◆ Input data
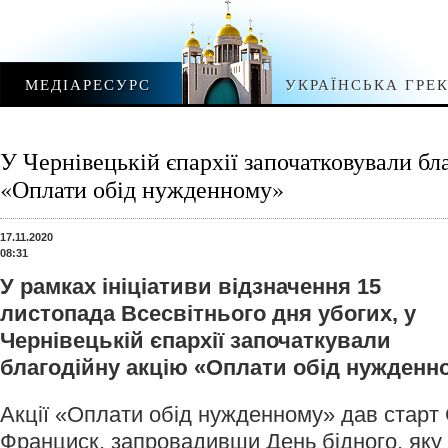
МЕДІАРЕСУРС
УКРАЇНСЬКА ГРЕ
У Чернівецькій єпархії започатковували бл
«Оплати обід нужденному»
17.11.2020
08:31
У рамках ініціативи відзначення 15
листопада Всесвітнього дня убогих, у
Чернівецькій єпархії започаткували
благодійну акцію «Оплати обід нужденн
Акції «Оплати обід нужденному» дав старт
Франциск, запровадивши День бідного, яку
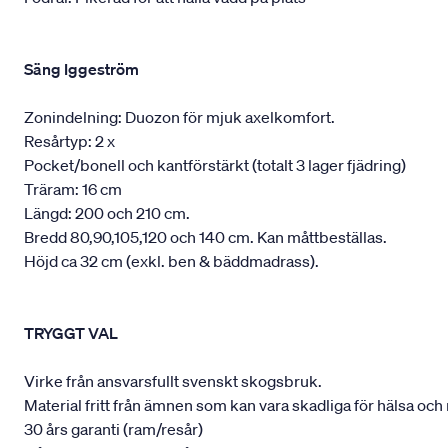
Säng Iggeström
Zonindelning: Duozon för mjuk axelkomfort.
Resårtyp: 2 x
Pocket/bonell och kantförstärkt (totalt 3 lager fjädring)
Träram: 16 cm
Längd: 200 och 210 cm.
Bredd 80,90,105,120 och 140 cm. Kan måttbeställas.
Höjd ca 32 cm (exkl. ben & bäddmadrass).
TRYGGT VAL
Virke från ansvarsfullt svenskt skogsbruk.
Material fritt från ämnen som kan vara skadliga för hälsa och 
30 års garanti (ram/resår)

◆ What this task involves
Within the data, how many lines hold "Чернівецькій"? Respond with only the number.

◆ Result below
2